- _Work task_
Of the records that follow, copy only the lines from the line containing "ring dip: (590, 463)" to the line containing "thumb tip: (914, 373)", both included, exactly as written.

##### Material provided #####

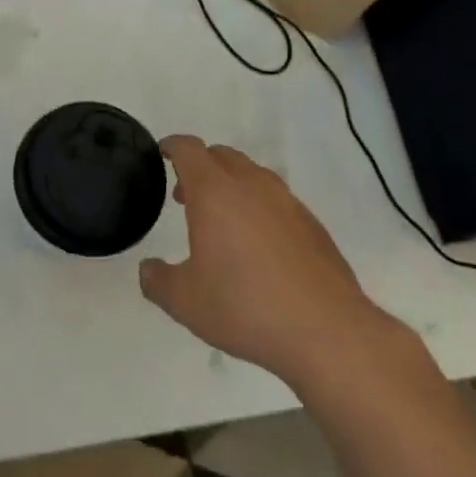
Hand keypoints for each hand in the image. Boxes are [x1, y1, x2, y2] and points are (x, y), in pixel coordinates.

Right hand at [141, 136, 404, 388]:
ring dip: (230, 185)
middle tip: (185, 196)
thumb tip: (149, 269)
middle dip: (200, 167)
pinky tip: (257, 245)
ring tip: (221, 221)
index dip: (171, 146)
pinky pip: (276, 200)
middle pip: (222, 156)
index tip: (161, 153)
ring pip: (253, 175)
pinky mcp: (312, 224)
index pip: (189, 150)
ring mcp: (288, 202)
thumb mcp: (184, 301)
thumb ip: (157, 280)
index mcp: (215, 193)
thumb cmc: (245, 307)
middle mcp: (253, 186)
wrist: (326, 330)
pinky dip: (258, 207)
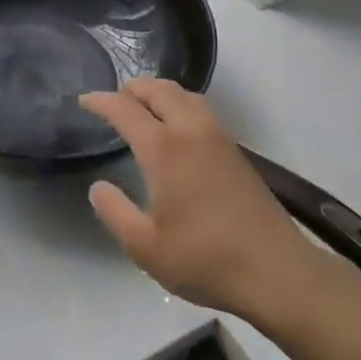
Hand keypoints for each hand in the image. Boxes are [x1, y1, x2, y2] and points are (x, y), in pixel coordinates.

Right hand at [80, 79, 334, 321]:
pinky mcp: (236, 152)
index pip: (125, 109)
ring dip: (160, 93)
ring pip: (186, 95)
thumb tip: (98, 187)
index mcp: (165, 150)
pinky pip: (202, 110)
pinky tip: (177, 130)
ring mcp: (219, 139)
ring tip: (144, 108)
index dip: (101, 101)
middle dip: (133, 88)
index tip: (84, 101)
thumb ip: (115, 212)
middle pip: (160, 90)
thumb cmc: (205, 259)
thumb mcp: (145, 247)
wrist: (277, 271)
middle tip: (114, 101)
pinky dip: (181, 105)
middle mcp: (191, 132)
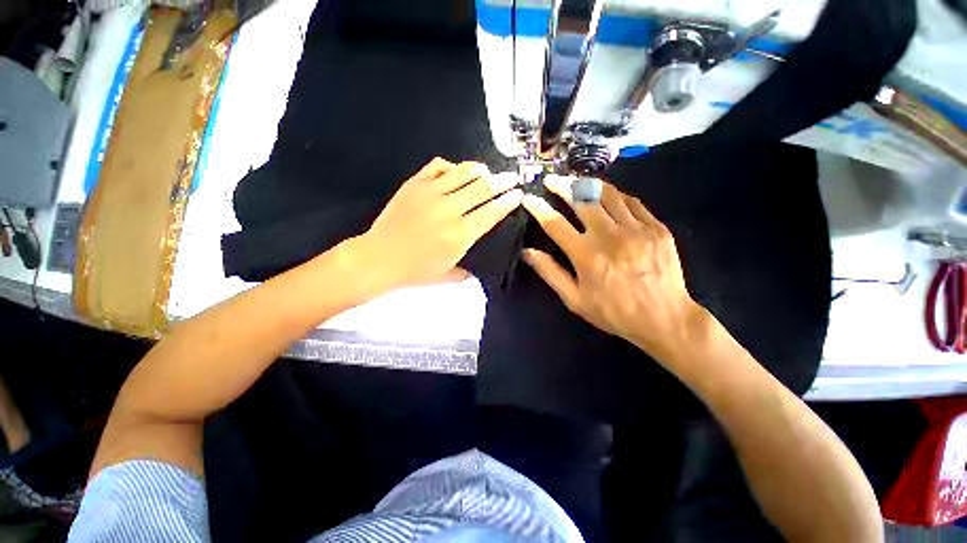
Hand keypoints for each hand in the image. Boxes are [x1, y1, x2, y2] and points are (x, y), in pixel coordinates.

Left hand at [353, 158, 521, 290]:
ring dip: (481, 169)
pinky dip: (452, 166)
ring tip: (488, 171)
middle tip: (512, 177)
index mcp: (460, 234)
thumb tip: (478, 268)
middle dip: (502, 180)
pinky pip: (439, 166)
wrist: (379, 257)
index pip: (491, 212)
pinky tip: (456, 171)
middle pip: (483, 187)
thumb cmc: (415, 271)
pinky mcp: (415, 184)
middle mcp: (450, 209)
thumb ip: (467, 271)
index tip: (518, 194)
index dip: (508, 201)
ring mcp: (431, 193)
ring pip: (464, 172)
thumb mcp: (447, 276)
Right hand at [521, 176, 704, 364]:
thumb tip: (528, 252)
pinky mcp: (656, 227)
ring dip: (588, 184)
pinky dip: (616, 195)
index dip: (539, 208)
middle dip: (563, 185)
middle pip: (582, 199)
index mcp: (586, 255)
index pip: (555, 223)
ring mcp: (636, 228)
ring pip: (608, 194)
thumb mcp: (575, 299)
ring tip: (577, 181)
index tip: (528, 198)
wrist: (664, 318)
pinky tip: (608, 195)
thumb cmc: (614, 312)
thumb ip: (550, 273)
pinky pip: (632, 202)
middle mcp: (609, 236)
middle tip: (552, 180)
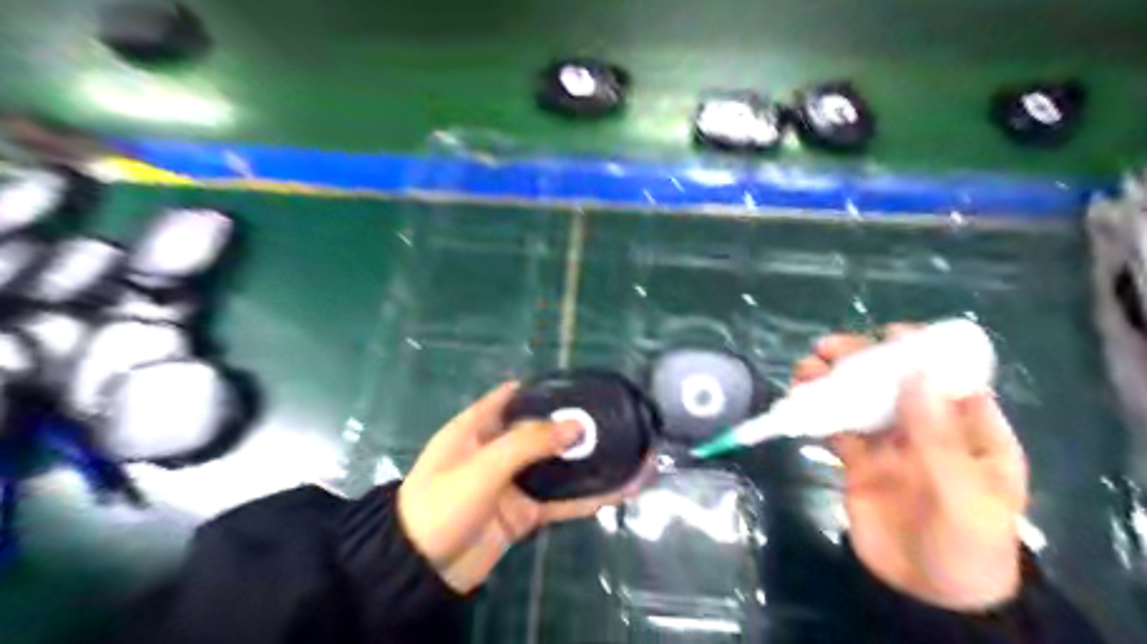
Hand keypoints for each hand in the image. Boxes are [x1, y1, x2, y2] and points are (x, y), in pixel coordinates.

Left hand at [398, 383, 643, 593]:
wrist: (421, 570)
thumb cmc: (442, 502)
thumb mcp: (482, 465)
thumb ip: (529, 443)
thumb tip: (577, 426)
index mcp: (479, 426)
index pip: (513, 396)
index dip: (544, 388)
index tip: (580, 386)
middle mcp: (499, 449)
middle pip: (544, 431)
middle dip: (577, 426)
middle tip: (617, 419)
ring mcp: (514, 482)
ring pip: (558, 467)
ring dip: (590, 463)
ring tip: (630, 452)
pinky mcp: (525, 513)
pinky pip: (562, 501)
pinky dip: (590, 497)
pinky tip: (620, 490)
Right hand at [799, 324, 1030, 611]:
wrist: (927, 596)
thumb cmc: (966, 545)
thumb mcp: (964, 494)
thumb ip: (939, 436)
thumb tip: (914, 373)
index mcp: (970, 430)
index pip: (947, 378)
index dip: (921, 351)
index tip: (890, 333)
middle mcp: (928, 429)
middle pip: (893, 383)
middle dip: (862, 361)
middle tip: (828, 348)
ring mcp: (890, 444)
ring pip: (859, 401)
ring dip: (832, 382)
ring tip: (804, 370)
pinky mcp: (859, 461)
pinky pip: (837, 427)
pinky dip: (818, 411)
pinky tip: (799, 400)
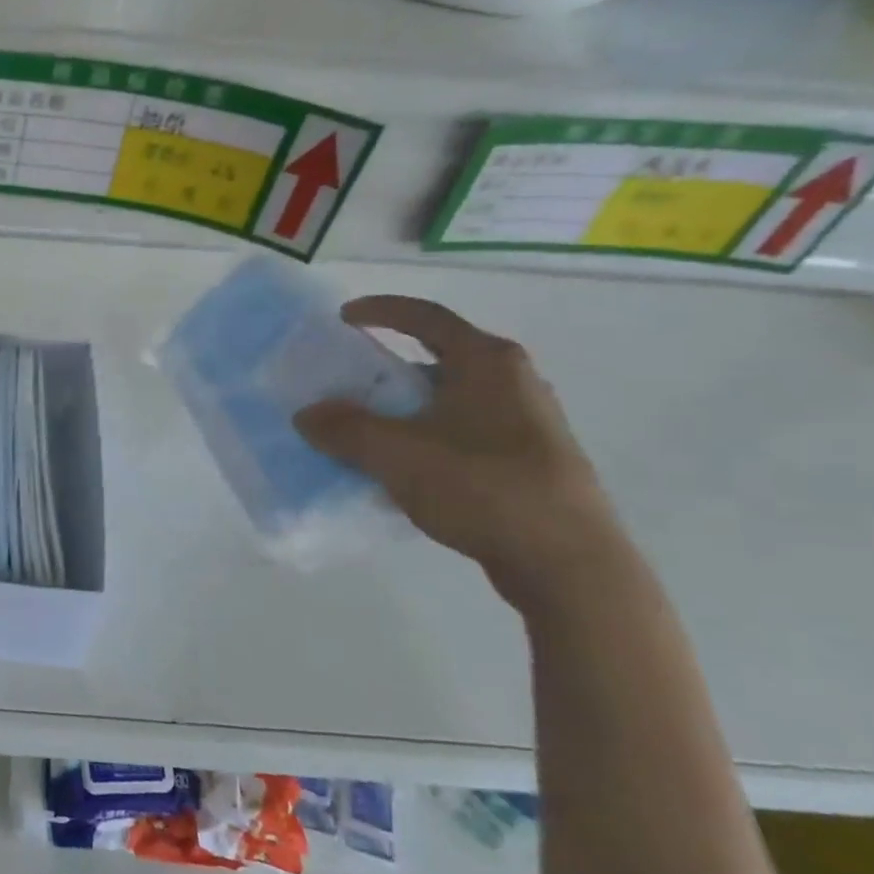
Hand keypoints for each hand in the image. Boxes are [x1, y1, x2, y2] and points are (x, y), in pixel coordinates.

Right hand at [294, 296, 626, 597]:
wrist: (566, 563)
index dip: (380, 311)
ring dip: (404, 409)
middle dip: (386, 370)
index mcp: (487, 362)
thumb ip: (344, 428)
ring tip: (367, 431)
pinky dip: (426, 438)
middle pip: (437, 359)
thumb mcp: (396, 453)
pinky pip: (462, 433)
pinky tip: (403, 469)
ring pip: (449, 400)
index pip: (426, 317)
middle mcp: (513, 381)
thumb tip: (307, 414)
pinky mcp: (530, 460)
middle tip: (347, 385)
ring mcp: (527, 423)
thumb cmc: (481, 486)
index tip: (342, 318)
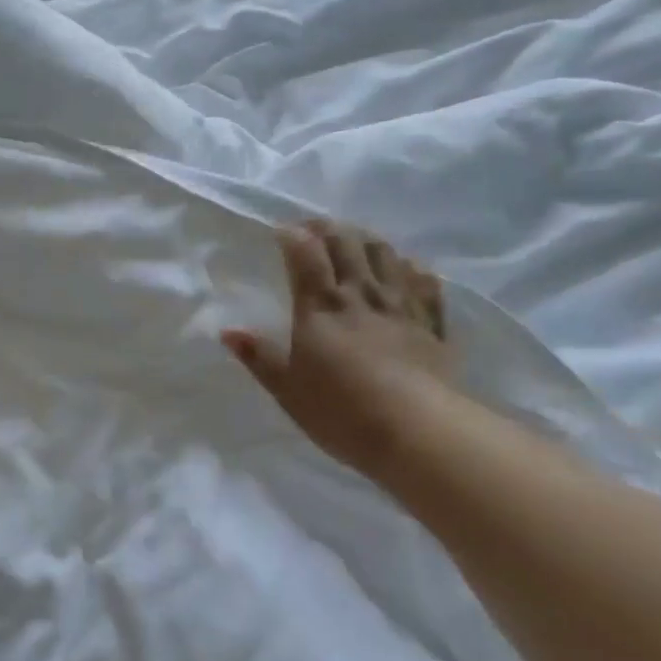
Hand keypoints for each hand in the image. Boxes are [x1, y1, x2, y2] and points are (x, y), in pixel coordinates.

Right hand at [223, 220, 455, 475]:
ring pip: (386, 254)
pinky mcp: (431, 324)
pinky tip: (405, 269)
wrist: (417, 431)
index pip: (306, 254)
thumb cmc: (340, 411)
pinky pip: (424, 282)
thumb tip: (228, 332)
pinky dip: (411, 268)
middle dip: (328, 228)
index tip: (280, 230)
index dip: (292, 235)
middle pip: (347, 243)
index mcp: (321, 306)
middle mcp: (362, 294)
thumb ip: (259, 357)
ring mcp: (401, 305)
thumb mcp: (287, 389)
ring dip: (367, 240)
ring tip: (354, 242)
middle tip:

#####

- _Output of the task_
ring dip: (590, 463)
ring tip: (630, 452)
pinky mcp: (525, 513)
pinky pip: (562, 501)
pinky dip: (590, 497)
pinky tip: (620, 490)
Right hand at [799, 324, 1030, 611]:
wrist: (927, 596)
thumb cmc: (966, 545)
thumb mcp: (964, 494)
thumb ip: (939, 436)
thumb tip: (914, 373)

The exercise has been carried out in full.